[Extracted records]
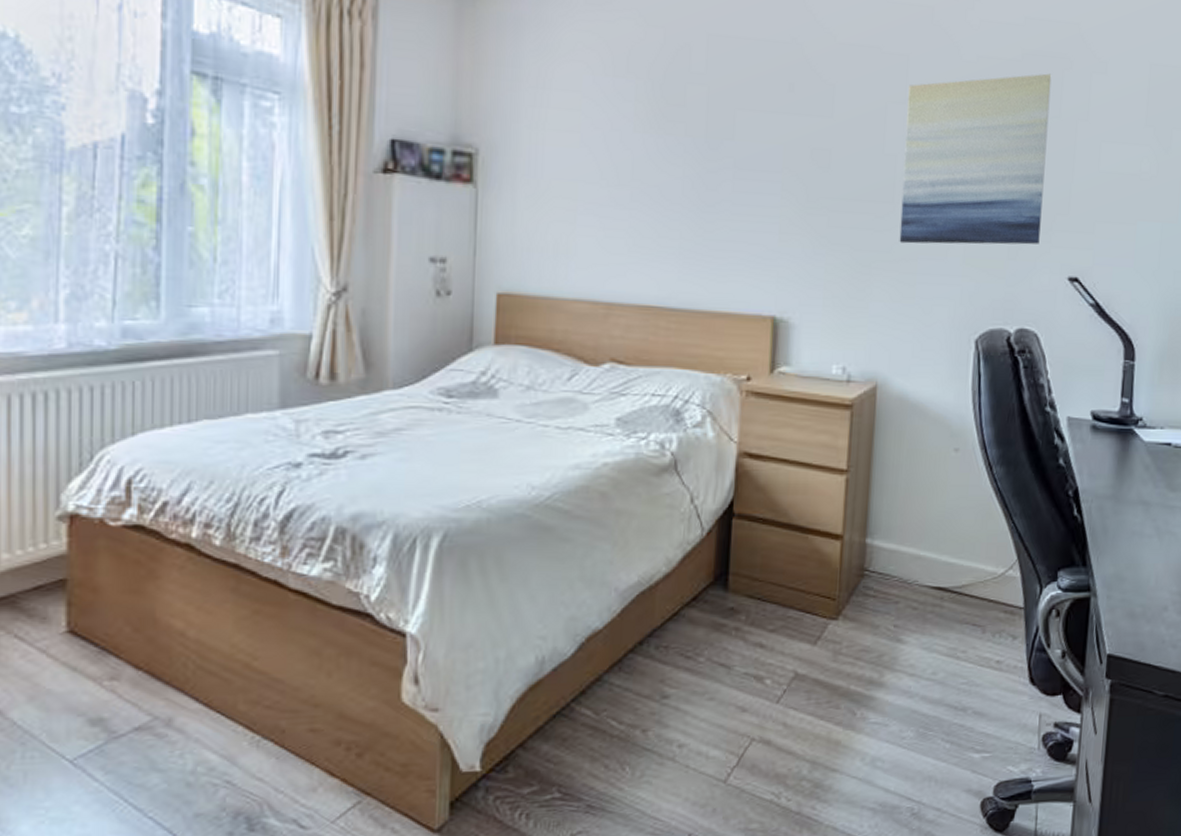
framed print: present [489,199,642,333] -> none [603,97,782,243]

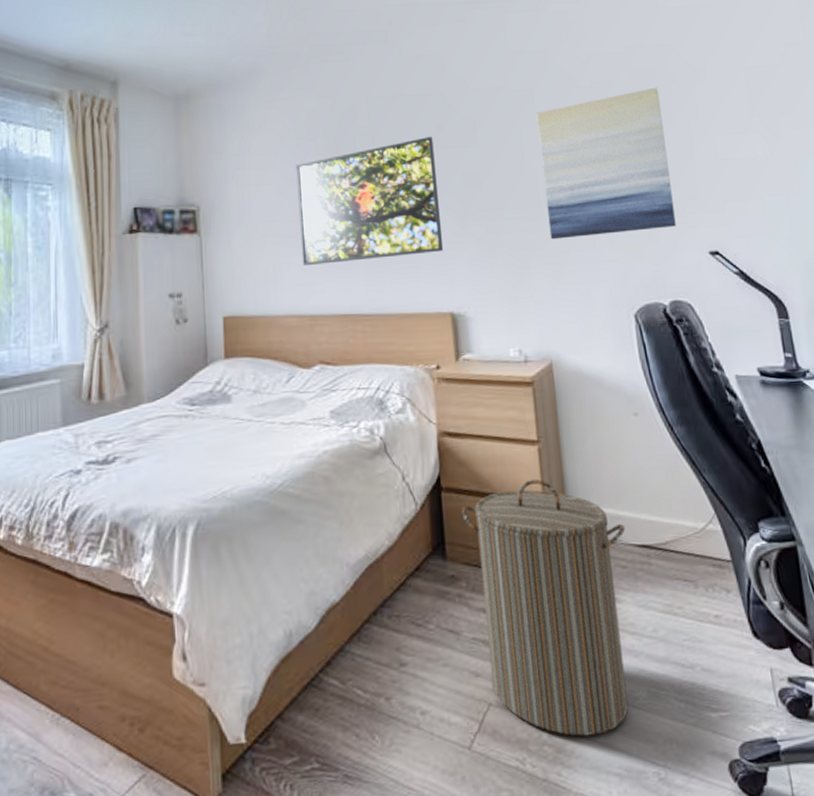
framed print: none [603,97,782,243] -> present [296,137,444,265]
laundry hamper: none [752,511,924,773] -> present [462,478,629,737]

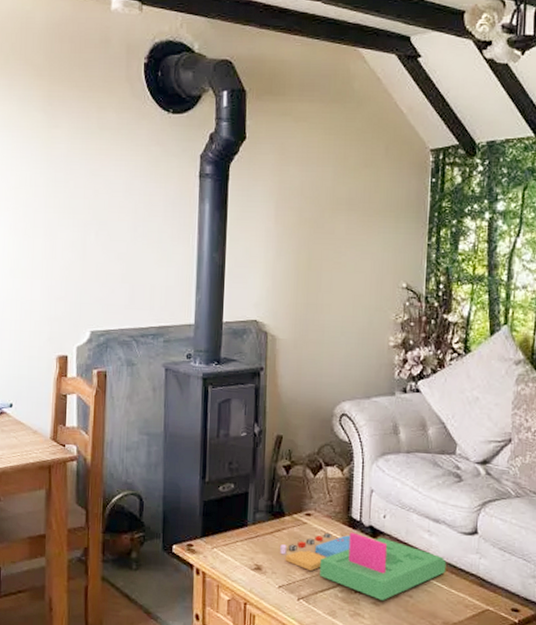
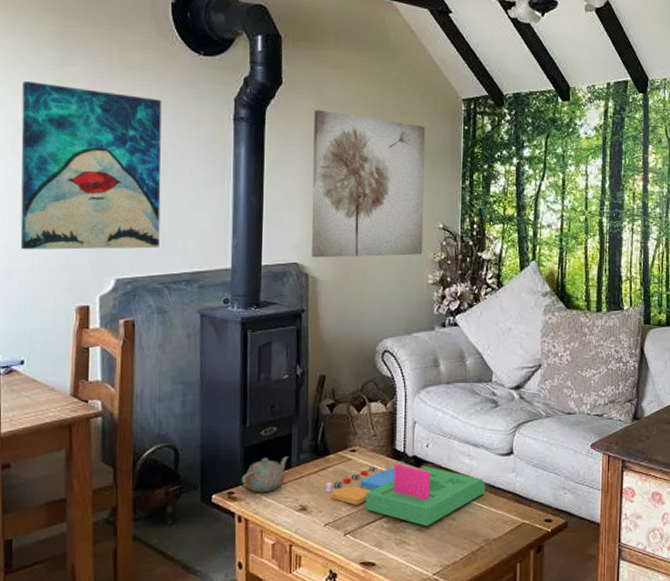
wall art: none [11,143,134,303] -> present [20,80,162,250]
teapot: none [199,513,245,549] -> present [241,456,289,493]
wall art: none [271,165,390,316] -> present [311,110,425,258]

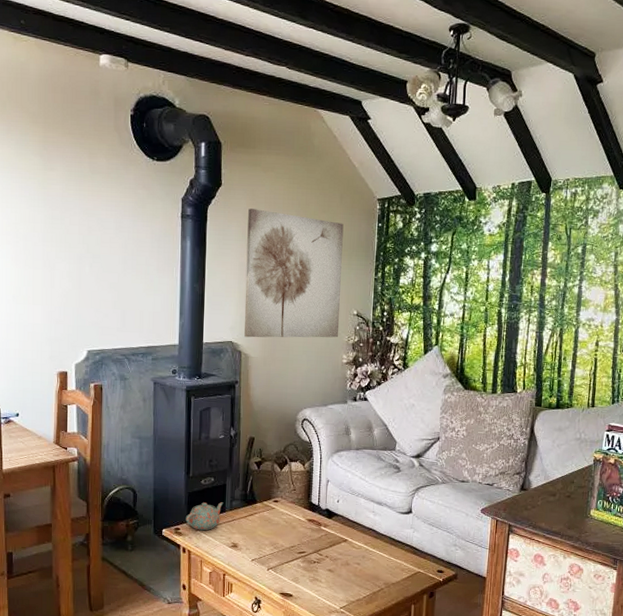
wall art: present [20,80,162,250] -> none [14,183,123,326]
board game: present [325,463,486,526] -> none [253,514,387,568]

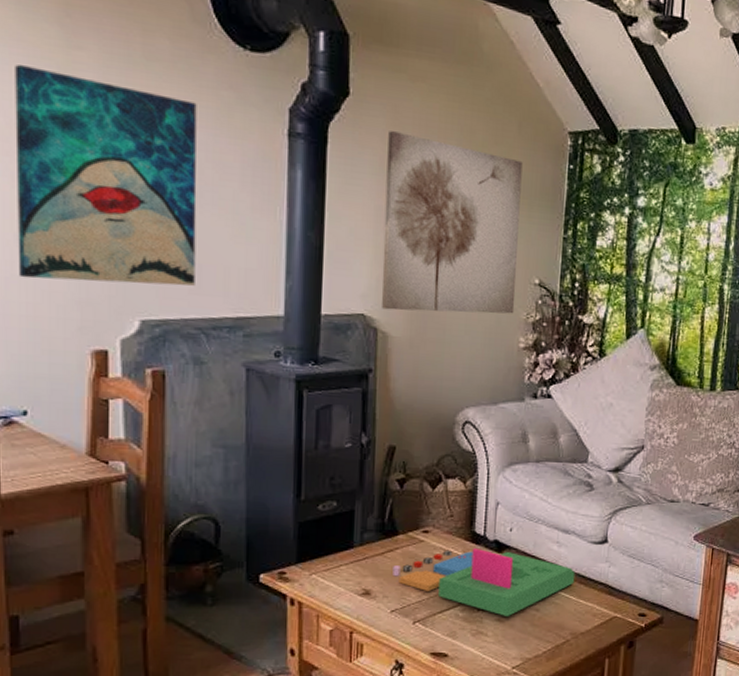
wall art: none [14,183,123,326] -> present [15,64,197,286]
teapot: present [185,502,224,531] -> none [294,535,351,574]
board game: none [253,514,387,568] -> present [393,547,576,616]

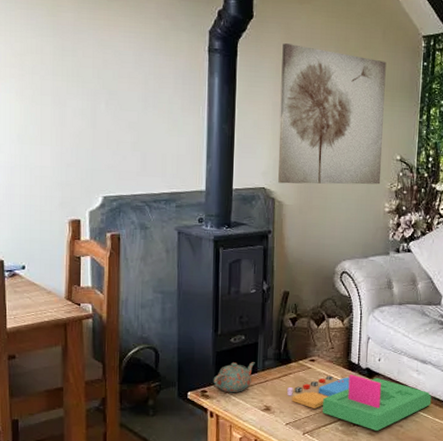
wall art: present [15,64,197,286] -> none [18,10,143,170]
teapot: none [294,535,351,574] -> present [213,362,255,393]

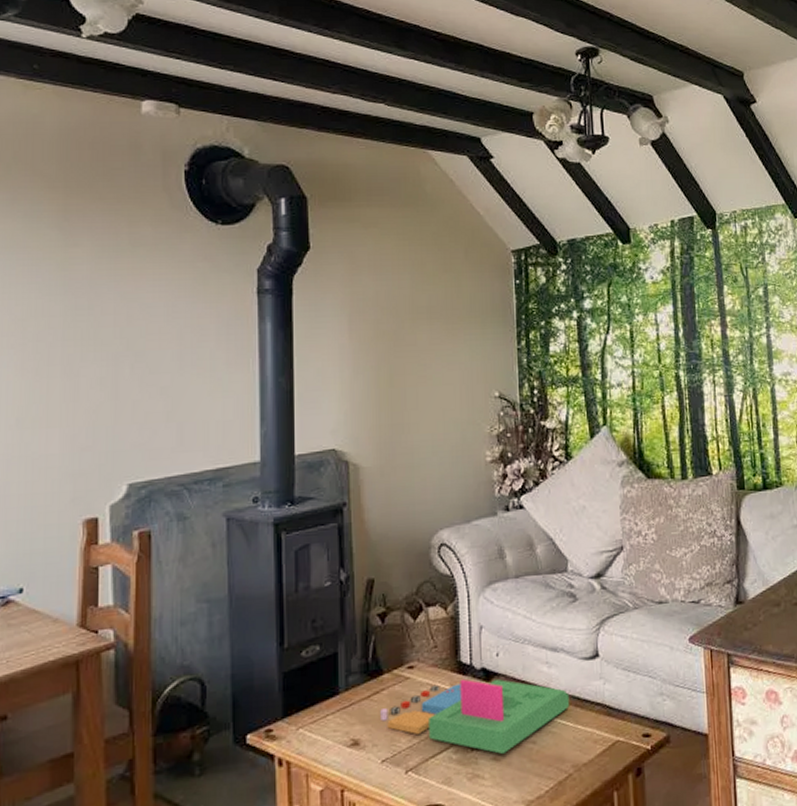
teapot: present [213,362,255,393] -> none [280,680,336,728]
wall art: present [278,43,386,185] -> none [347,274,478,442]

> _TASK ITEM_
Identify the lines in the entries that hold "teapot" and return each one.

> _YOUR RESPONSE_
teapot: none [199,513,245,549] -> present [241,456,289,493]
teapot: present [185,502,224,531] -> none [294,535,351,574]
teapot: none [294,535,351,574] -> present [213,362,255,393]
teapot: present [213,362,255,393] -> none [280,680,336,728]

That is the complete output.